Rätselhaft bleibt der Umgang der Katarer mit ihrem Geschäftspartner Rot-Weiß. Die Turnierbesitzer hatten etwa eine Million Euro an offenen Rechnungen nach den German Open 2008 hinterlassen. Kurz vor Weihnachten wurden die Internetfirma und Rot-Weiß ausbezahlt. Wie sich jetzt herausstellt, stammte dieses Geld jedoch nicht aus Katar, sondern aus Vermarktungserlösen der WTA. Das bestätigte Ulrich Kroeker, Vizepräsident des Deutschen Tennis-Bundes. Noch immer sind Rechnungen an Dienstleister in Höhe von 800 000 Euro offen, wie der Tagesspiegel aus dem Turnierbüro erfuhr.
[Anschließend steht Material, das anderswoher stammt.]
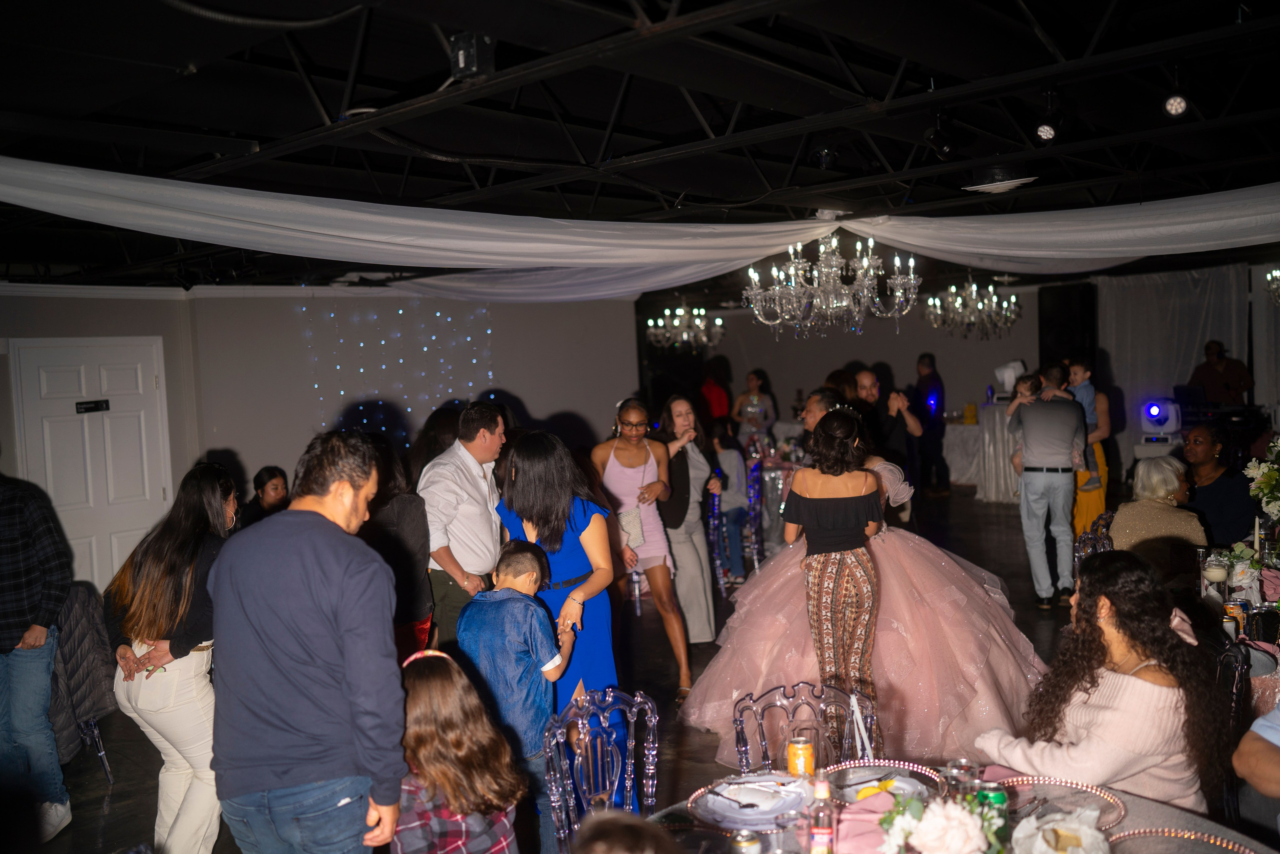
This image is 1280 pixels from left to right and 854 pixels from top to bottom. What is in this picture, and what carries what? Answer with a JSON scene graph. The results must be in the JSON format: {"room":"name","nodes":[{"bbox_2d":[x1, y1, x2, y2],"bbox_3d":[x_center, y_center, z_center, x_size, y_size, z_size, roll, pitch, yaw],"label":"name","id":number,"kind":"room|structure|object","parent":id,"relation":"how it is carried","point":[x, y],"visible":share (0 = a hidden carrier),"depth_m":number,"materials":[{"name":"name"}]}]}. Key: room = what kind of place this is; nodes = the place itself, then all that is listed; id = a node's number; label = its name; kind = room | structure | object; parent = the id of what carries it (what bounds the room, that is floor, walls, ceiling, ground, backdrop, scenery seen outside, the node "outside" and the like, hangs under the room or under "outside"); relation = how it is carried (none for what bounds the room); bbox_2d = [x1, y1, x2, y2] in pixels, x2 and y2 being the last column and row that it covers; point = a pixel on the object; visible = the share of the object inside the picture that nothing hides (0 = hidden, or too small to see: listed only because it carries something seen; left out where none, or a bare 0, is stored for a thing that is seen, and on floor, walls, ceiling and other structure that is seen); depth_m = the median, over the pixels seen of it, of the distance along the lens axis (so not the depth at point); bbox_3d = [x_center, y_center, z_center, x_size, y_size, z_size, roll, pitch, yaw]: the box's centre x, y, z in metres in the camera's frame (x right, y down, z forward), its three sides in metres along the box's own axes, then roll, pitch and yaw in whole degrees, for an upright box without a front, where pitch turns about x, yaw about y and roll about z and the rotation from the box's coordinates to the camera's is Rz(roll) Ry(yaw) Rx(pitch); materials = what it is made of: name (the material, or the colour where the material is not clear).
{"room":"event hall","nodes":[
{"label":"event hall","id":0,"kind":"room"},
{"bbox_2d":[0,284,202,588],"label":"left wall","id":1,"kind":"structure","parent":0,"point":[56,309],"depth_m":8.77,"materials":[{"name":"paint"}]},
{"bbox_2d":[11,338,173,591],"bbox_3d":[-3.723,0.436,8.673,0.132,2.036,0.967,0,4,42],"label":"door","id":2,"kind":"structure","parent":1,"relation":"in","point":[48,486],"depth_m":8.66,"materials":[{"name":"white paint"}]},
{"bbox_2d":[74,398,110,413],"bbox_3d":[-3.661,-0.135,8.333,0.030,0.077,0.239,0,4,42],"label":"door sign","id":3,"kind":"object","parent":2,"relation":"attached to","point":[96,406],"visible":0.97,"depth_m":8.34,"materials":[{"name":"black plastic"}]},
{"bbox_2d":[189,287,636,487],"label":"back wall","id":4,"kind":"structure","parent":0,"point":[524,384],"depth_m":10.88,"materials":[{"name":"paint"}]},
{"bbox_2d":[303,298,497,441],"bbox_3d":[-2.129,-0.311,11.156,0.227,1.598,1.023,0,4,42],"label":"string lights","id":5,"kind":"object","parent":4,"relation":"attached to","point":[341,391],"visible":0.57,"depth_m":11.13},
{"bbox_2d":[5,481,1108,851],"bbox_3d":[1.274,1.368,7.447,9.592,0.124,13.759,0,4,42],"label":"floor","id":6,"kind":"structure","parent":0,"point":[98,804],"depth_m":6.38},
{"bbox_2d":[0,462,75,850],"bbox_3d":[-2.512,0.803,4.813,0.610,1.615,0.553,-2,3,3],"label":"man","id":7,"kind":"object","parent":6,"relation":"on","point":[31,675],"visible":1,"depth_m":4.76},
{"bbox_2d":[49,580,117,778],"bbox_3d":[-2.661,1.132,5.508,0.619,0.849,0.545,0,4,42],"label":"chair","id":8,"kind":"object","parent":6,"relation":"on","point":[78,635],"visible":0.44,"depth_m":5.44,"materials":[{"name":"grey fabric"}]},
{"bbox_2d":[104,461,236,853],"bbox_3d":[-1.620,0.868,4.395,0.508,1.399,0.581,-2,3,8],"label":"woman","id":9,"kind":"object","parent":6,"relation":"on","point":[166,548],"visible":0.82,"depth_m":4.26},
{"bbox_2d":[240,465,289,525],"bbox_3d":[-2.307,0.795,7.828,0.441,1.015,0.432,-2,3,10],"label":"woman","id":10,"kind":"object","parent":6,"relation":"on","point":[274,476],"visible":0.42,"depth_m":7.79},
{"bbox_2d":[206,431,409,851],"bbox_3d":[-0.843,0.734,3.195,0.537,1.446,0.512,-1,3,18],"label":"man","id":11,"kind":"object","parent":6,"relation":"on","point":[311,561],"visible":0.99,"depth_m":3.03},
{"bbox_2d":[358,429,433,658],"bbox_3d":[-1.171,0.771,5.537,0.508,1.437,0.577,-2,3,14],"label":"woman","id":12,"kind":"object","parent":6,"relation":"on","point":[407,518],"visible":0.44,"depth_m":5.44},
{"bbox_2d":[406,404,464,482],"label":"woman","id":13,"kind":"object","parent":6,"relation":"on","point":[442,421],"visible":0.3,"depth_m":7.12},
{"bbox_2d":[394,647,528,851],"bbox_3d":[-0.505,1.089,3.256,0.367,0.964,0.415,-4,4,-36],"label":"girl","id":14,"kind":"object","parent":6,"relation":"on","point":[409,683],"visible":0.9,"depth_m":3.17},
{"bbox_2d":[419,401,509,647],"bbox_3d":[-0.804,0.626,5.808,0.443,1.482,0.596,-1,3,25],"label":"man","id":15,"kind":"object","parent":6,"relation":"on","point":[469,474],"visible":0.78,"depth_m":5.61},
{"bbox_2d":[457,538,575,850],"bbox_3d":[-0.426,0.971,4.242,0.405,1.126,0.406,-1,3,27],"label":"boy","id":16,"kind":"object","parent":6,"relation":"on","point":[512,588],"visible":0.86,"depth_m":4.12},
{"bbox_2d":[496,426,618,719],"bbox_3d":[-0.318,0.757,4.967,0.440,1.467,0.570,-3,3,-13],"label":"woman","id":17,"kind":"object","parent":6,"relation":"on","point":[582,508],"visible":0.59,"depth_m":4.85},
{"bbox_2d":[542,684,660,851],"bbox_3d":[0.012,1.196,3.400,0.490,0.886,0.524,-3,3,-19],"label":"chair","id":18,"kind":"object","parent":6,"relation":"on","point":[652,745],"visible":0.79,"depth_m":3.52,"materials":[{"name":"clear plastic"}]},
{"bbox_2d":[570,809,680,853],"bbox_3d":[0.034,1.103,1.819,0.558,0.990,0.570,0,4,42],"label":"person","id":19,"kind":"object","parent":6,"relation":"on","point":[609,824],"visible":0.99,"depth_m":1.86},
{"bbox_2d":[590,396,689,700],"bbox_3d":[0.006,0.667,6.765,0.577,1.483,0.493,0,4,42],"label":"woman","id":20,"kind":"object","parent":6,"relation":"on","point":[627,474],"visible":0.82,"depth_m":6.66},
{"bbox_2d":[617,505,645,548],"bbox_3d":[-0.067,0.577,6.971,0.166,0.208,0.219,-4,3,-23],"label":"handbag","id":21,"kind":"object","parent":20,"relation":"in","point":[627,516],"visible":0.65,"depth_m":6.92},
{"bbox_2d":[656,392,722,652],"bbox_3d":[0.262,0.592,7.403,0.438,1.471,0.586,-3,3,-9],"label":"woman","id":22,"kind":"object","parent":6,"relation":"on","point":[702,461],"visible":0.78,"depth_m":7.28},
{"bbox_2d":[698,358,733,421],"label":"person","id":23,"kind":"object","parent":6,"relation":"on","point":[710,391],"visible":0.57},
{"bbox_2d":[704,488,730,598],"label":"chair","id":24,"kind":"object","parent":6,"relation":"on","point":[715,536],"visible":0.49,"depth_m":8.97,"materials":[{"name":"blue"}]},
{"bbox_2d":[707,414,753,581],"bbox_3d":[0.652,0.596,9.592,0.463,1.196,0.488,-2,3,0],"label":"person","id":25,"kind":"object","parent":6,"relation":"on","point":[732,466],"visible":0.69,"depth_m":9.47},
{"bbox_2d":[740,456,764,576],"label":"chair","id":26,"kind":"object","parent":6,"relation":"on","point":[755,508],"visible":0.55,"depth_m":9.83,"materials":[{"name":"blue"}]},
{"bbox_2d":[732,369,777,447],"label":"woman","id":27,"kind":"object","parent":6,"relation":"on","point":[752,376],"visible":0.78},
{"bbox_2d":[752,449,803,552],"bbox_3d":[1.269,0.693,11.470,1.348,0.799,1.360,0,4,42],"label":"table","id":28,"kind":"object","parent":6,"relation":"on","point":[775,491],"visible":0.36,"depth_m":10.96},
{"bbox_2d":[731,680,876,772],"bbox_3d":[0.498,1.178,3.386,0.496,0.840,0.494,0,4,42],"label":"chair","id":29,"kind":"object","parent":6,"relation":"on","point":[740,740],"visible":0.49,"depth_m":3.59,"materials":[{"name":"clear plastic"}]},
{"bbox_2d":[783,406,883,738],"bbox_3d":[0.855,0.684,5.370,0.449,1.442,0.469,0,4,42],"label":"woman","id":30,"kind":"object","parent":6,"relation":"on","point":[817,593],"visible":0.88,"depth_m":5.23},
{"bbox_2d":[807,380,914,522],"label":"woman","id":31,"kind":"object","parent":6,"relation":"on","point":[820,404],"visible":0.3,"depth_m":6.36},
{"bbox_2d":[680,397,1048,772],"bbox_3d":[1.049,0.667,5.857,1.709,1.480,1.691,0,4,42],"label":"woman","id":32,"kind":"object","parent":6,"relation":"on","point":[988,600],"visible":0.71,"depth_m":5.42},
{"bbox_2d":[851,365,921,486],"bbox_3d":[1.541,0.369,8.177,0.526,1.456,0.540,0,4,42],"label":"man","id":33,"kind":"object","parent":6,"relation":"on","point":[872,379],"visible":0.58,"depth_m":8.01},
{"bbox_2d":[910,351,949,496],"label":"man","id":34,"kind":"object","parent":6,"relation":"on","point":[923,381],"visible":0.94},
{"bbox_2d":[637,757,1272,853],"bbox_3d":[0.589,1.265,2.466,1.422,0.761,1.407,0,4,42],"label":"round table","id":35,"kind":"object","parent":6,"relation":"on","point":[1140,800],"visible":0.48,"depth_m":2.76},
{"bbox_2d":[729,828,762,853],"bbox_3d":[0.212,0.862,2.490,0.063,0.101,0.062,0,4,42],"label":"can","id":36,"kind":"object","parent":35,"relation":"on","point":[740,842],"visible":1,"depth_m":2.47,"materials":[{"name":"metal"}]},
{"bbox_2d":[690,772,812,826],"bbox_3d":[0.263,0.848,2.870,0.283,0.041,0.290,-1,3,20],"label":"plate","id":37,"kind":"object","parent":35,"relation":"on","point":[745,817],"visible":0.93,"depth_m":2.84,"materials":[{"name":"white"}]},
{"bbox_2d":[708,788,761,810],"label":"fork","id":38,"kind":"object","parent":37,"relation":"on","point":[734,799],"visible":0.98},
{"bbox_2d":[785,733,814,777],"bbox_3d":[0.386,0.802,2.991,0.070,0.121,0.069,0,4,42],"label":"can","id":39,"kind":"object","parent":35,"relation":"on","point":[797,747],"visible":0.98,"depth_m":2.96,"materials":[{"name":"orange metal"}]},
{"bbox_2d":[808,775,835,853],"bbox_3d":[0.365,0.794,2.492,0.055,0.200,0.055,0,4,42],"label":"bottle","id":40,"kind":"object","parent":35,"relation":"on","point":[820,834],"visible":1,"depth_m":2.47,"materials":[{"name":"glass"}]},
{"bbox_2d":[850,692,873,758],"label":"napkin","id":41,"kind":"object","parent":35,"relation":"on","point":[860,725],"visible":0.91,"depth_m":3.14,"materials":[{"name":"white"}]},
{"bbox_2d":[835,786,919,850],"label":"napkin","id":42,"kind":"object","parent":35,"relation":"on","point":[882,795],"visible":0.55,"depth_m":2.62,"materials":[{"name":"pink fabric"}]},
{"bbox_2d":[821,758,941,800],"bbox_3d":[0.556,0.839,2.881,0.333,0.024,0.329,0,4,42],"label":"charger plate","id":43,"kind":"object","parent":35,"relation":"on","point":[930,775],"visible":0.57,"depth_m":2.96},
{"bbox_2d":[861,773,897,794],"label":"food","id":44,"kind":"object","parent":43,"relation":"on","point":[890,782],"visible":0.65,"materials":[{"name":"yellow food"}]},
{"bbox_2d":[877,790,1007,853],"bbox_3d":[0.554,0.779,2.285,0.278,0.229,0.281,0,4,42],"label":"flower arrangement","id":45,"kind":"object","parent":35,"relation":"on","point":[965,822],"visible":1,"depth_m":2.25,"materials":[{"name":"white plant"}]},
{"bbox_2d":[941,757,976,800],"bbox_3d":[0.684,0.792,2.666,0.073,0.148,0.071,-2,3,3],"label":"drinking glass","id":46,"kind":"object","parent":35,"relation":"on","point":[955,765],"visible":0.57,"depth_m":2.65,"materials":[{"name":"clear glass"}]},
{"bbox_2d":[977,783,1009,847],"bbox_3d":[0.730,0.810,2.575,0.062,0.120,0.061,-2,3,1],"label":"soda can","id":47,"kind":"object","parent":35,"relation":"on","point":[995,795],"visible":0.66,"depth_m":2.55,"materials":[{"name":"green metal"}]},
{"bbox_2d":[981,771,1125,827],"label":"charger plate","id":48,"kind":"object","parent":35,"relation":"on","point":[1045,782],"visible":0.56,"depth_m":2.80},
{"bbox_2d":[1009,805,1111,853],"bbox_3d":[0.827,0.819,2.454,0.220,0.111,0.226,-2,3,12],"label":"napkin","id":49,"kind":"object","parent":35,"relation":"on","point":[1088,829],"visible":1,"depth_m":2.45,"materials":[{"name":"white paper"}]},
{"bbox_2d":[1105,823,1265,851],"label":"charger plate","id":50,"kind":"object","parent":35,"relation":"on","point":[1130,832],"visible":0.95,"depth_m":2.52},
{"bbox_2d":[948,404,1020,502],"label":"cocktail table","id":51,"kind":"object","parent":6,"relation":"on","point":[973,434],"visible":0.5,"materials":[{"name":"white fabric"}]},
{"bbox_2d":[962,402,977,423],"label":"container","id":52,"kind":"object","parent":51,"relation":"on","point":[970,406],"visible":0.99,"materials":[{"name":"yellow"}]},
{"bbox_2d":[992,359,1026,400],"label":"stage light","id":53,"kind":"object","parent":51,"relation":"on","point":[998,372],"visible":0.76,"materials":[{"name":"white plastic"}]},
{"bbox_2d":[1008,365,1086,608],"bbox_3d":[2.691,0.384,8.190,0.492,1.575,0.553,-1,3,17],"label":"man","id":54,"kind":"object","parent":6,"relation":"on","point":[1035,406],"visible":0.96,"depth_m":8.03},
{"bbox_2d":[1068,359,1112,536],"bbox_3d":[3.451,0.269,9.604,0.446,1.503,0.506,-1,3,22],"label":"woman","id":55,"kind":"object","parent":6,"relation":"on","point":[1098,508],"visible":0.44,"depth_m":9.46},
{"bbox_2d":[1050,359,1100,484],"bbox_3d":[3.295,-0.036,9.474,0.393,0.886,0.388,-5,4,-27],"label":"child","id":56,"kind":"object","parent":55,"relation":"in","point":[1080,391],"visible":0.54,"depth_m":9.41},
{"bbox_2d":[1072,510,1114,577],"bbox_3d":[2.493,0.921,6.303,0.500,0.911,0.498,0,4,42],"label":"chair","id":57,"kind":"object","parent":6,"relation":"on","point":[1080,546],"visible":0.19,"depth_m":6.38,"materials":[{"name":"plastic"}]},
{"bbox_2d":[979,550,1225,813],"bbox_3d":[1.246,0.882,3.327,0.615,1.047,0.598,-3,3,-11],"label":"woman","id":58,"kind":"object","parent":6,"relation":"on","point":[1118,683],"visible":0.8,"depth_m":3.18},
{"bbox_2d":[1108,454,1208,570],"bbox_3d":[2.680,0.699,6.375,0.513,1.012,0.604,-1,3,15],"label":"woman","id":59,"kind":"object","parent":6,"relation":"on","point":[1163,481],"visible":0.62,"depth_m":6.24},
{"bbox_2d":[1139,396,1181,441],"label":"stage light","id":60,"kind":"object","parent":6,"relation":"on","point":[1163,419],"visible":0.95,"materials":[{"name":"white plastic"}]},
{"bbox_2d":[1181,422,1256,547],"bbox_3d":[3.297,0.557,7.150,0.508,1.080,0.535,-2,3,5],"label":"person","id":61,"kind":"object","parent":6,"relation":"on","point":[1216,483],"visible":0.67,"depth_m":7.00},
{"bbox_2d":[1189,340,1253,405],"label":"man","id":62,"kind":"object","parent":6,"relation":"on","point":[1233,372],"visible":0.68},
{"bbox_2d":[1210,637,1253,826],"bbox_3d":[1.718,1.116,4.059,0.491,0.888,0.496,0,4,42],"label":"chair","id":63,"kind":"object","parent":6,"relation":"on","point":[1238,668],"visible":0.36,"depth_m":3.86,"materials":[{"name":"black"}]},
{"bbox_2d":[1199,540,1279,645],"bbox_3d":[2.854,1.032,5.042,1.098,0.748,1.243,0,4,42],"label":"dining table","id":64,"kind":"object","parent":6,"relation":"on","point":[1256,593],"visible":0.41,"depth_m":5.09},
{"bbox_2d":[1202,552,1228,597],"bbox_3d":[2.231,0.605,4.812,0.084,0.185,0.084,0,4,42],"label":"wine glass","id":65,"kind":"object","parent":64,"relation":"on","point":[1216,576],"visible":0.98,"depth_m":4.78,"materials":[{"name":"clear glass"}]},
{"bbox_2d":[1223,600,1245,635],"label":"can","id":66,"kind":"object","parent":64,"relation":"on","point":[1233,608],"visible":0.74,"depth_m":4.40,"materials":[{"name":"orange metal"}]},
{"bbox_2d":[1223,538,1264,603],"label":"flower arrangement","id":67,"kind":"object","parent":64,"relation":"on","point":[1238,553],"visible":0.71,"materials":[{"name":"white plant"}]},
{"bbox_2d":[1241,436,1279,523],"bbox_3d":[2.953,0.297,5.504,0.509,0.584,0.524,0,4,42],"label":"flower arrangement","id":68,"kind":"object","parent":64,"relation":"on","point":[1271,481],"visible":0.99,"depth_m":5.53,"materials":[{"name":"white plant"}]},
{"bbox_2d":[1233,699,1279,823],"bbox_3d":[1.738,0.852,2.879,0.721,1.149,0.682,-3,3,-7],"label":"person","id":69,"kind":"object","parent":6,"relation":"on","point":[1261,732],"visible":0.98,"depth_m":2.94},
{"bbox_2d":[0,0,1279,294],"bbox_3d":[0.704,-1.523,6.956,10.322,0.137,14.097,0,4,42],"label":"ceiling","id":70,"kind":"structure","parent":0,"point":[850,165],"depth_m":5.06,"materials":[{"name":"black"}]},
{"bbox_2d":[448,31,494,78],"bbox_3d":[-0.516,-1.140,3.819,0.117,0.137,0.115,0,4,42],"label":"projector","id":71,"kind":"object","parent":70,"relation":"attached to","point":[462,55],"visible":0.93,"depth_m":3.78,"materials":[{"name":"black"}]},
{"bbox_2d":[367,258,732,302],"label":"drape","id":72,"kind":"object","parent":70,"relation":"hanging from","point":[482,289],"visible":0.54,"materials":[{"name":"white fabric"}]},
{"bbox_2d":[0,158,1279,293],"bbox_3d":[0.492,-1.048,6.026,5.515,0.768,6.972,0,4,42],"label":"fabric drape","id":73,"kind":"object","parent":70,"relation":"hanging from","point":[1130,255],"visible":0.99,"depth_m":6.30,"materials":[{"name":"white fabric"}]},
{"bbox_2d":[645,301,724,352],"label":"chandelier","id":74,"kind":"object","parent":70,"relation":"hanging from","point":[717,322],"visible":0.97,"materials":[{"name":"glass"}]},
{"bbox_2d":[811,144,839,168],"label":"spotlight","id":75,"kind":"object","parent":70,"relation":"attached to","point":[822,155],"visible":0.97,"depth_m":6.07,"materials":[{"name":"black"}]},
{"bbox_2d":[745,229,920,338],"bbox_3d":[1.099,-0.955,7.173,1.030,0.877,1.020,0,4,42],"label":"chandelier","id":76,"kind":"object","parent":70,"relation":"hanging from","point":[845,302],"visible":0.99,"depth_m":7.06,"materials":[{"name":"glass"}]},
{"bbox_2d":[923,117,957,159],"bbox_3d":[1.323,-1.287,5.481,0.127,0.214,0.138,0,4,42],"label":"spotlight","id":77,"kind":"object","parent":70,"relation":"hanging from","point":[943,145],"visible":0.99,"depth_m":5.44,"materials":[{"name":"black metal"}]},
{"bbox_2d":[923,277,1020,338],"bbox_3d":[3.031,-1.215,11.357,0.848,0.828,0.837,0,4,42],"label":"chandelier","id":78,"kind":"object","parent":70,"relation":"hanging from","point":[958,299],"visible":0.98,"depth_m":11.26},
{"bbox_2d":[961,168,1036,193],"bbox_3d":[1.851,-1.284,6.430,0.381,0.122,0.375,0,4,42],"label":"ceiling vent","id":79,"kind":"object","parent":70,"relation":"attached to","point":[1003,185],"visible":0.98,"depth_m":6.32,"materials":[{"name":"white metal"}]},
{"bbox_2d":[1033,118,1058,142],"bbox_3d":[1.806,-1.343,5.534,0.107,0.177,0.124,0,4,42],"label":"spotlight","id":80,"kind":"object","parent":70,"relation":"hanging from","point":[1045,133],"visible":0.98,"depth_m":5.49,"materials":[{"name":"black"}]},
{"bbox_2d":[1162,88,1190,118],"bbox_3d":[2.135,-1.318,4.953,0.104,0.171,0.117,0,4,42],"label":"spotlight","id":81,"kind":"object","parent":70,"relation":"hanging from","point":[1173,103],"visible":0.98,"depth_m":4.93,"materials":[{"name":"black metal"}]},
{"bbox_2d":[1265,266,1279,305],"bbox_3d":[5.036,-1.267,9.202,0.706,0.753,0.707,0,4,42],"label":"chandelier","id":82,"kind":"object","parent":70,"relation":"hanging from","point":[1273,274],"visible":1,"depth_m":9.36,"materials":[{"name":"glass"}]},
{"bbox_2d":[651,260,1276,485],"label":"back wall","id":83,"kind":"structure","parent":0,"point":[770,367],"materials":[{"name":"paint"}]},
{"bbox_2d":[1038,282,1096,366],"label":"speaker","id":84,"kind":"object","parent":83,"relation":"attached to","point":[1060,339],"visible":0.7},
{"bbox_2d":[1098,263,1258,445],"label":"curtain","id":85,"kind":"object","parent":83,"relation":"attached to","point":[1196,344],"visible":0.61,"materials":[{"name":"fabric"}]},
{"bbox_2d":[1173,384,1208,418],"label":"laptop","id":86,"kind":"object","parent":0,"point":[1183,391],"visible":0.76,"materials":[{"name":"black"}]}
]}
Dort gibt es die Hoffnung, dass die Außenstände beglichen werden, da in der vergangenen Woche Wirtschaftsprüfer im Auftrag des Olympischen Komitees von Katar die Buchhaltung eingesehen haben.

„Ich bin sehr traurig, dass es jetzt so gekommen ist“, sagt der ehemalige Turnierdirektor Eberhard Wensky, der nach dem Einstieg der Katarer als Turnierdirektor abgesetzt worden war. „Es ist ja teilweise als das beste Frauen-Turnier der Welt ausgezeichnet worden.“ Für ihn war es nur eine Frage der Zeit, bis die Katarer sich aus Berlin zurückziehen. Wensky sagt: „Das Ende ist nicht bloß ein sportlicher Verlust, sondern auch ein gesellschaftlicher.“

Hans-Jürgen Jobski empfindet das Ende der German Open „als Schaden für die Sportstadt Berlin“. Der frühere Rot-Weiß-Präsident kann sich vorstellen, dass der Deutsche Tennis-Bund, der Berliner Verband und Rot-Weiß ein Modell entwickeln, um ein großes Alternativturnier auf die Beine zu stellen. Josef Minderjahn hält das für nicht möglich. „Das kostet drei Millionen Euro“, sagt der Vereinspräsident, „das kann ich mir bei Rot-Weiß nicht vorstellen, wir wollen alte Fehler nicht wiederholen.“

Auch die Politik sieht sich für ein Tennisturnier nicht zuständig. „Wir bedauern den Verlust des Turniers“, sagt eine Sprecherin der Senatsverwaltung für Inneres und Sport, „aber es ist eine privatwirtschaftliche Sportveranstaltung, die nicht unter das Sportfördergesetz fällt.“ Höchstens beim Werben um ein neues Turnier könne der Senat behilflich sein.

1979 sind zur ersten Auflage des Turniers in einer Woche 4000 Zuschauer gekommen. Später bevölkerten mehr als 50 000 Zuschauer die Anlage. „Ich habe den Aufstieg aus kleinen Anfängen zum größten Frauentennisturnier in Deutschland miterlebt“, sagt Eberhard Wensky. Jetzt erlebt er auch das Ende.